Ever since the communist victory in China, the Soviets feared Mao would follow Tito in promoting anti-Sovietism. After Stalin’s death, Khrushchev decided to pre-empt Mao’s move by getting closer to the West. Khrushchev made a departure from “past principles” (e.g. the repudiation of the inevitability of war and the abandonment of the concept of capitalist encirclement).

In July 1955, Soviet leader Khrushchev sat together with US President Dwight D. Eisenhower, British Prime Minister Anthony Eden and French Prime Minister Guy Mollet at the Geneva conference on the peaceful uses of atomic energy that encouraged cooperation among nuclear scientists from both the blocs.

If Khrushchev and Premier Nikolai Bulganin visited India towards the end of 1955, they also went to Britain in April 1956. Khrushchev “signed cultural agreements with Norway and Belgium in 1956, and England and France in 1957.” Khrushchev started sending positive signals to the US, and in 1957, Washington responded by sending delegations to the Soviet Union. On January 27, 1958, the Zarubin-Lacy agreement was signed between the Soviet Union and the US. The “Agreement” ‘entailed exchanges in multiple fields, such as science, technology, agriculture, radio and television, film, government, publication, tourism, and exhibitions’.

In 1959, Khrushchev took the unconventional diplomatic step of landing on American soil to ease Cold War tensions. The Soviet move to rekindle its relations with America may have been guided by a desire to exploit the “division between the aggressive and pacifist bourgeois state in capitalist countries.” However, the Soviets ended up accelerating the prospects of a Sino-Soviet split, the mainstay of American “containment” strategy. America had successfully initiated a game of one-upmanship between China and the Soviet Union.

The Chinese were not happy with Khrushchev’s ideological deviations because they felt that US peace gestures were not sincere. After completing his US tour, Khrushchev arrived in Beijing on September 30 to participate in the 10th anniversary of the founding of the People’s Republic of China. During his speech, Khrushchev warned against taking on the capitalist system by force of arms.

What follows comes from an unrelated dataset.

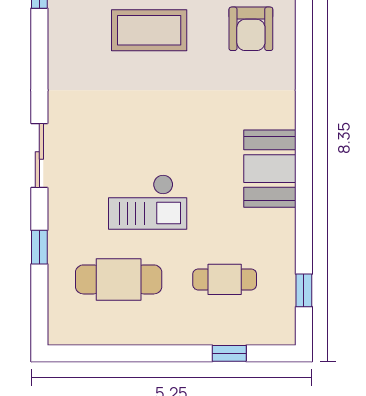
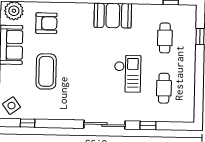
sliding door: (39, 155) -> (104, 125), width x1.37
cafe table: (119, 279) -> (164, 88), width x0.73, depth x0.74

The Chinese differed with Khrushchev’s disarmament initiatives because according to their strategic assessment, the US monopoly financial groups that earned huge profits from the arms industry would never allow the disarmament process to succeed. Moreover, the Chinese felt that the “Soviet search for detente was disorienting the masses and undermining their resolve to carry on an unrelenting struggle for the defeat of world imperialism.”

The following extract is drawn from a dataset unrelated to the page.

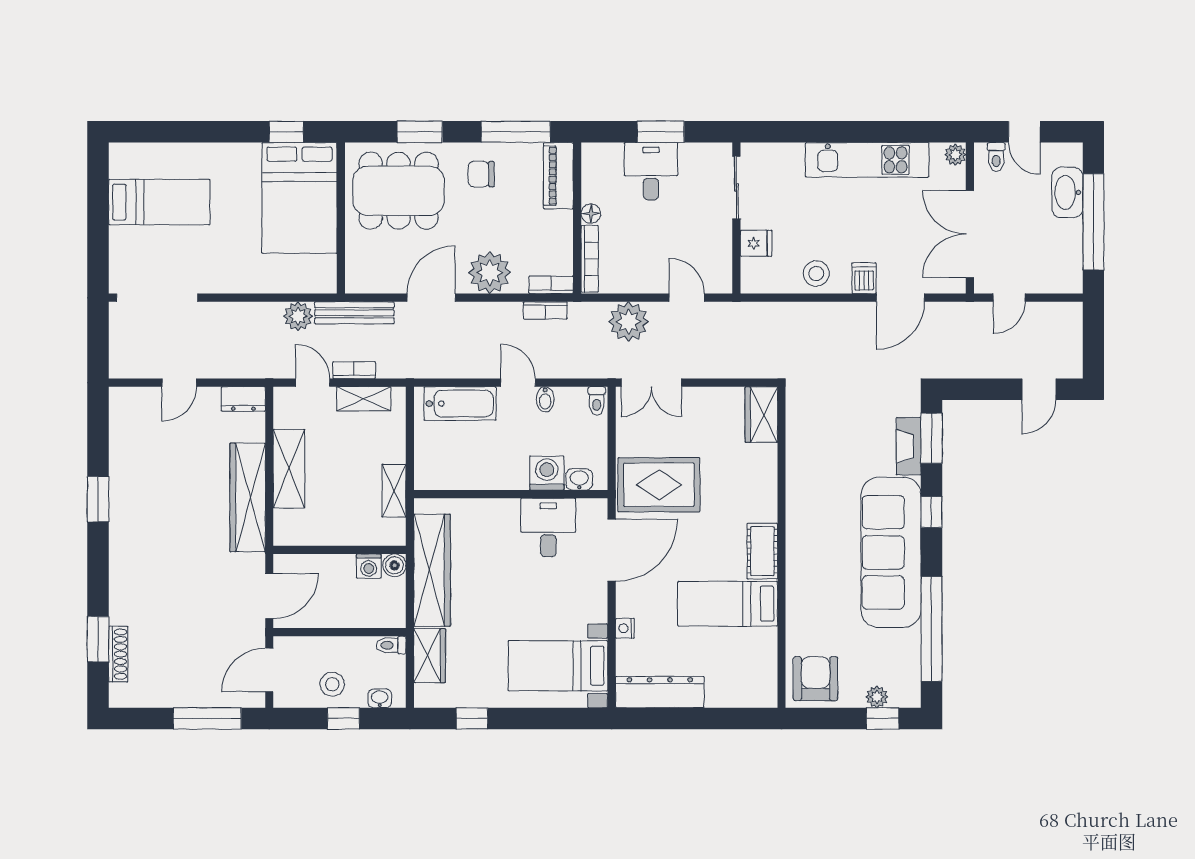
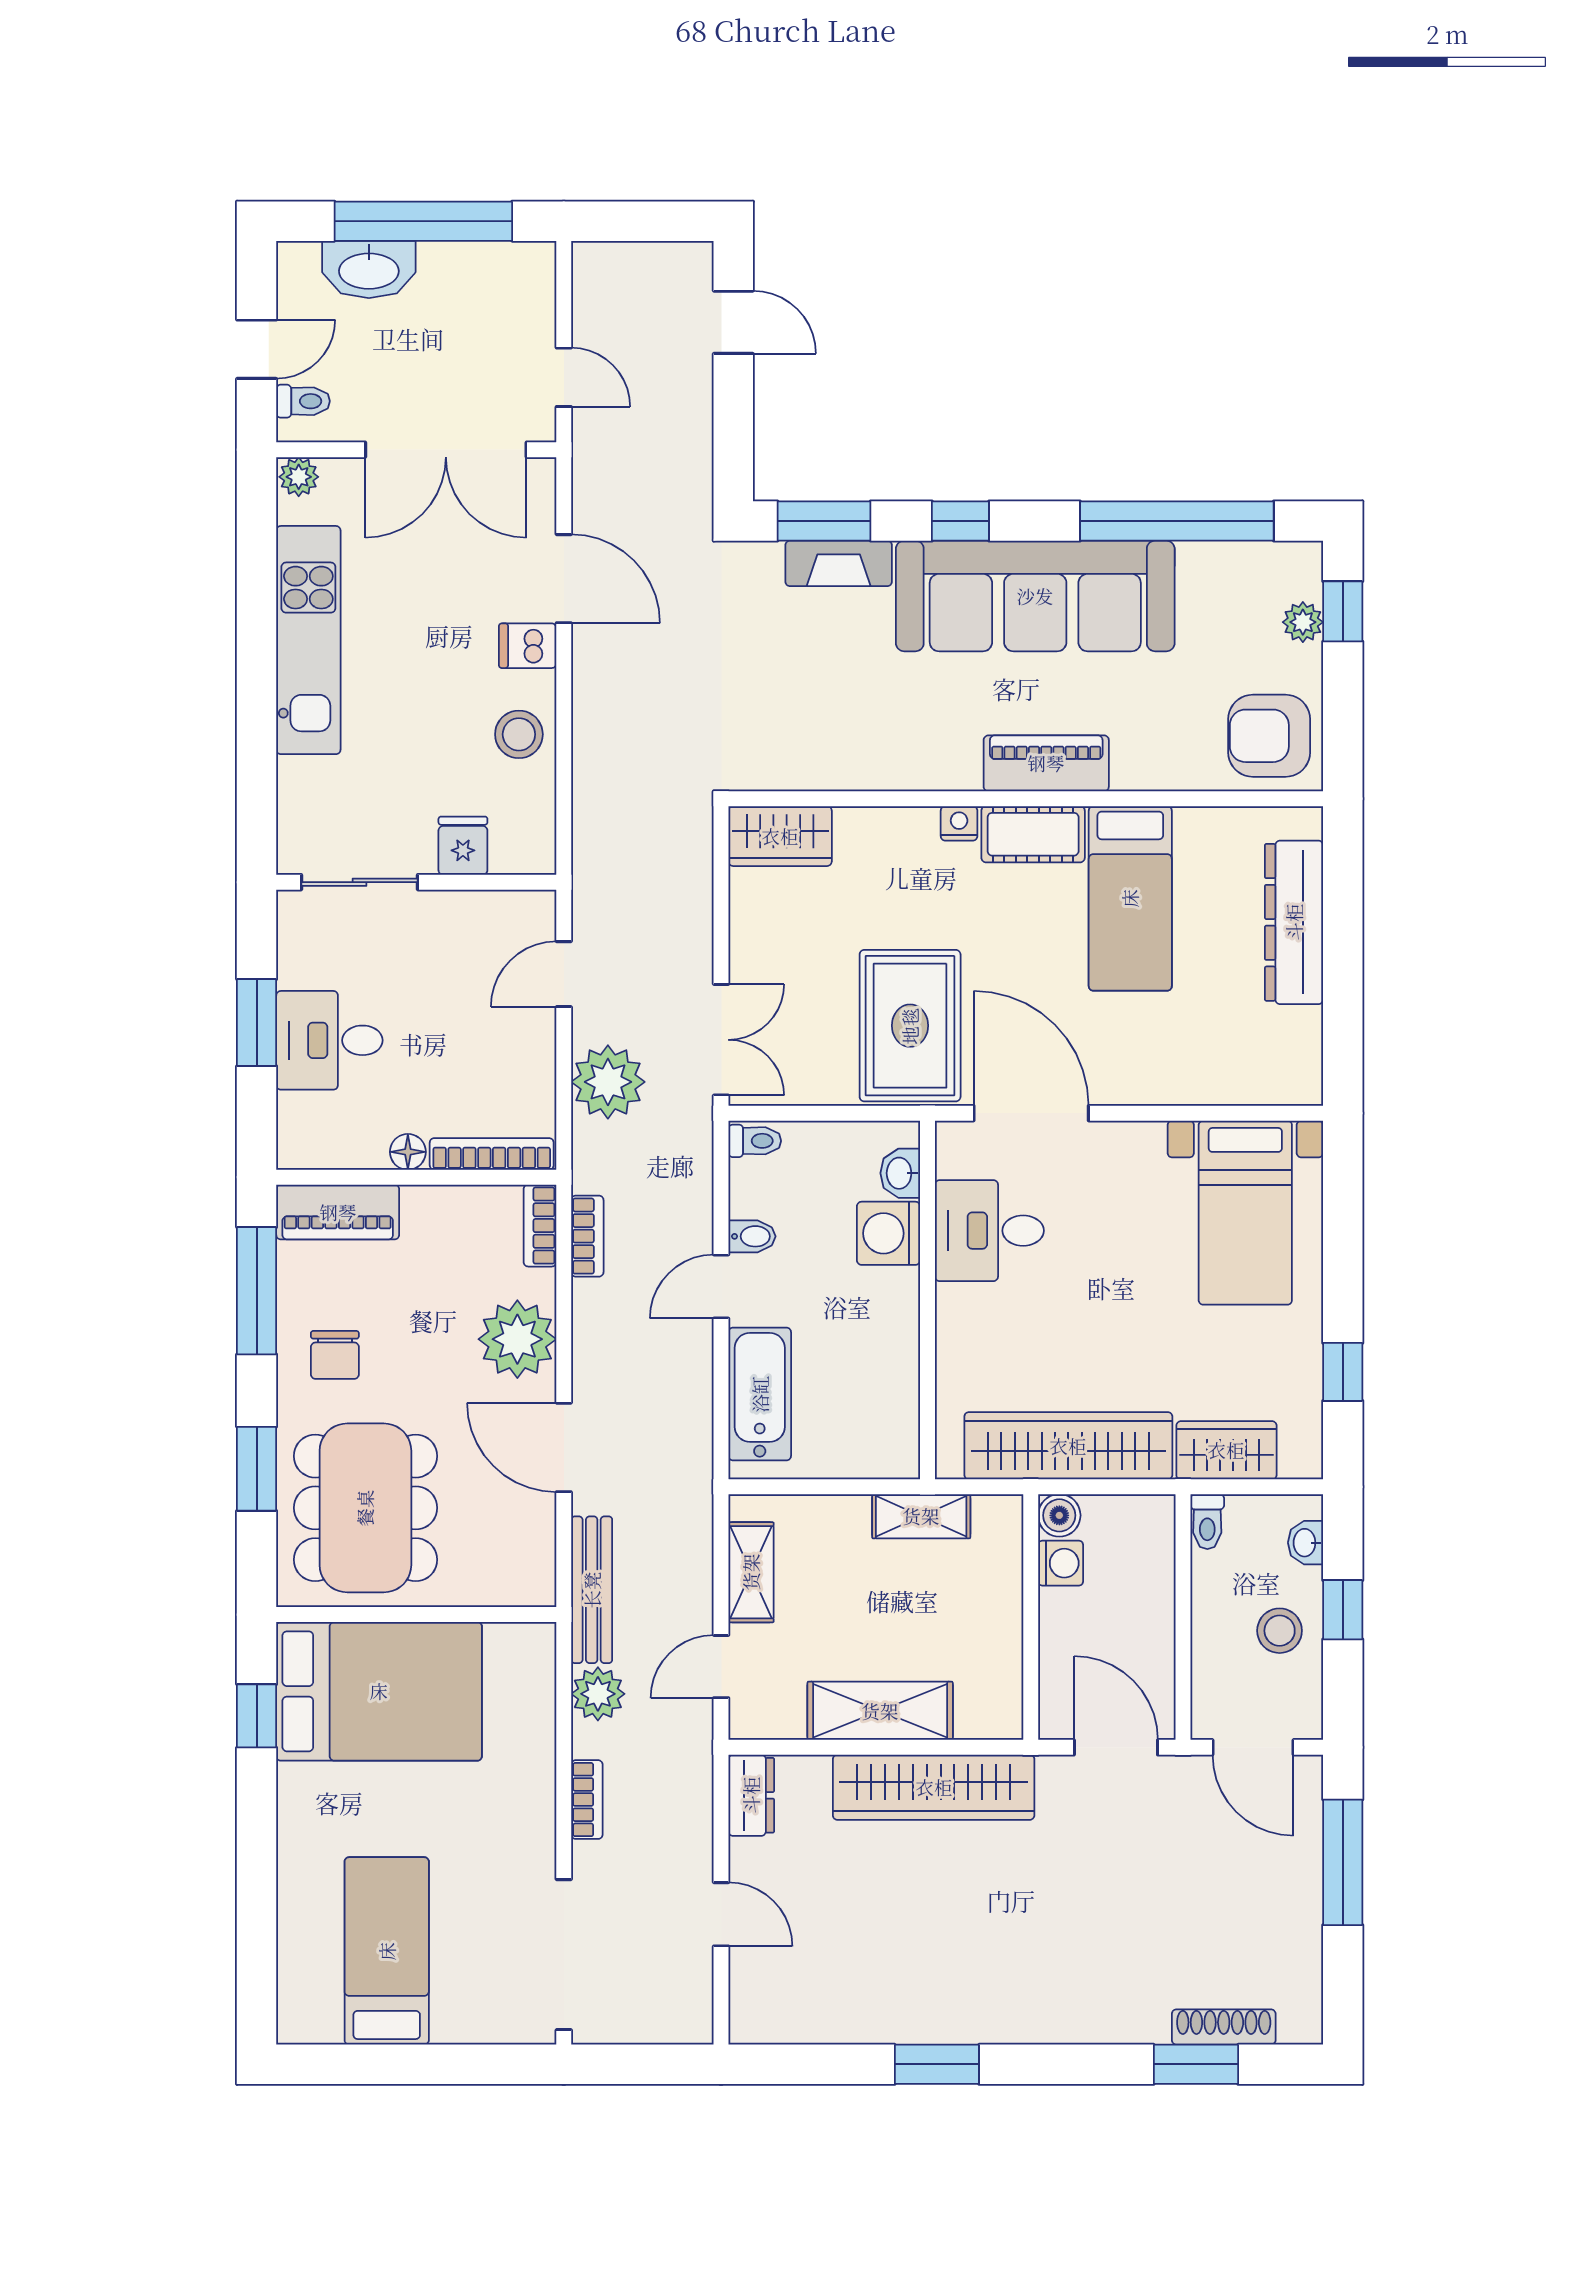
bookcase: (354, 370) -> (587, 1800), moved, turned 180
piano: (801, 558) -> (1046, 763), added
nightstand: (625, 628) -> (959, 823), moved, turned 180
dresser: (660, 692) -> (1294, 922), moved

The prospects of a Sino-Soviet split was aggravated when Moscow took a “neutral stance after a shooting incident on the Sino-Indian border on August 25, 1959.” They added fuel to the fire by offering India aid and military assistance. When Tito advised the Soviets to adopt a “pacifying” role in the India-China dispute, the People’s Daily blamed “the Tito clique” for exposing themselves “as a group of renegades betraying socialism, hating socialist China and sowing dissensions among the socialist countries.” When Tito had visited India in January 1959, The People’s Daily had similarly accused him of trying to “peddle wares that suit the need of imperialism.”

Nehru was aware of the American grand strategy of causing a Sino-Soviet schism. In early 1953, a letter by US diplomat Chester Bowles to the US president and Secretary of State John Foster Dulles said that the “basic objective of our (US) foreign policy should be to bring a rift between the Soviet Union and Communist China.” Bowles had spoken about this objective to Nehru, who was convinced that this was necessary to avoid a third World War. “Nehru was the protagonist of the view that China is Asian first and Communist next. He held the belief that if the non-socialist countries extend contact with China, she might become more independent of the Soviet Union.”

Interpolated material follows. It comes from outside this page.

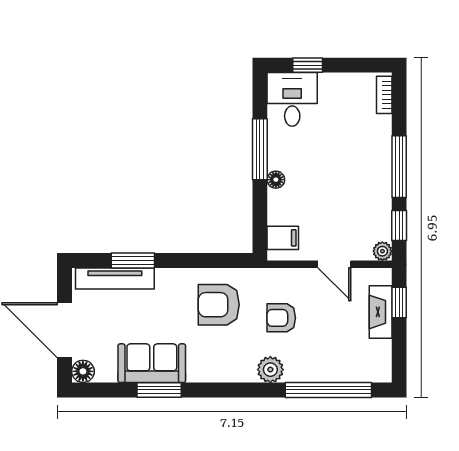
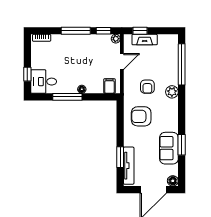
armchair: (219, 305) -> (141, 116), turned 90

Speaking about the possibility of a split among the communist giants, Bowles reported at the Psychological Board Meeting held on 12 June 1952 that the Indian delegation was convinced that the “emergence of an independent China, not necessarily pro-West China” was needed to change Russia’s confrontationist approach to America. Nehru was of the opinion that “anything that tends to push or play into Russian minds by pushing China is a mistake.”